What the task asks>
Write the line that contains "focal_35mm: 34" and each one after it, word for word, ending with the final line of the data.

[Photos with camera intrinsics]
--- START ---
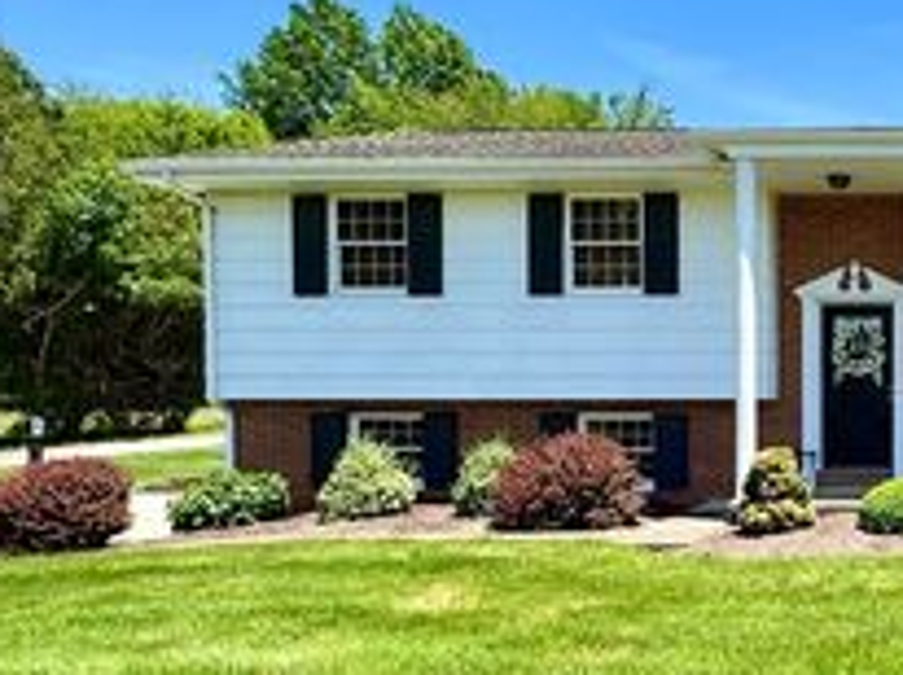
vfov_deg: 41.7
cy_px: 309
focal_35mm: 34
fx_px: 886
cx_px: 1070
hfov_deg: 39.7
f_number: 2.2
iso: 40
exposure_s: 1/703
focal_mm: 2.22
--- END ---
Result of this exercise>
focal_35mm: 34
fx_px: 886
cx_px: 1070
hfov_deg: 39.7
f_number: 2.2
iso: 40
exposure_s: 1/703
focal_mm: 2.22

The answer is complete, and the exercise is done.